Copy every line of the listing below word for word, leaving the pictures out.
--- Begin ---
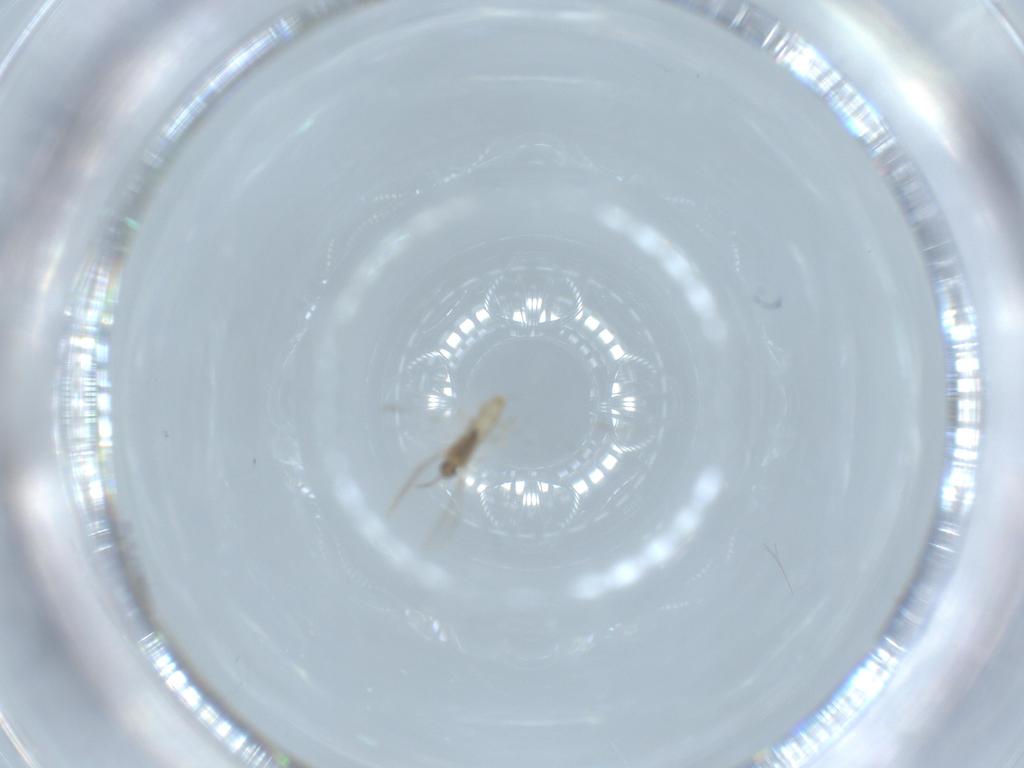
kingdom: Animalia
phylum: Arthropoda
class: Insecta
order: Diptera
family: Cecidomyiidae
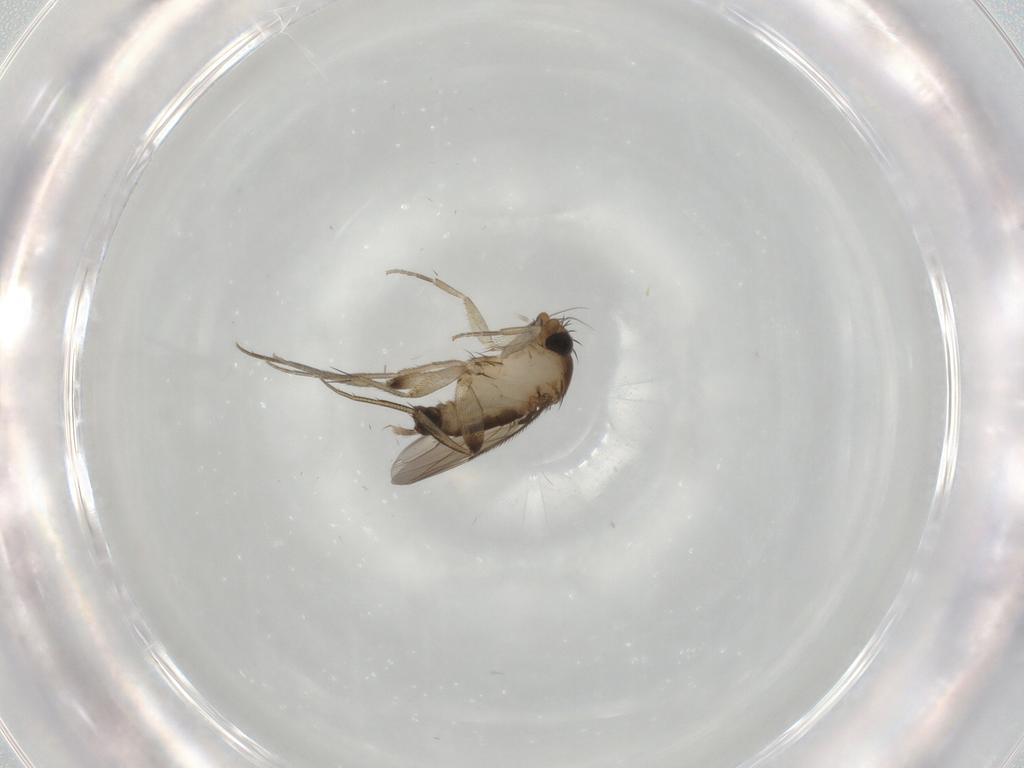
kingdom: Animalia
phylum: Arthropoda
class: Insecta
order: Diptera
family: Phoridae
--- End ---
**Exercise answer:**
kingdom: Animalia
phylum: Arthropoda
class: Insecta
order: Diptera
family: Cecidomyiidae
kingdom: Animalia
phylum: Arthropoda
class: Insecta
order: Diptera
family: Phoridae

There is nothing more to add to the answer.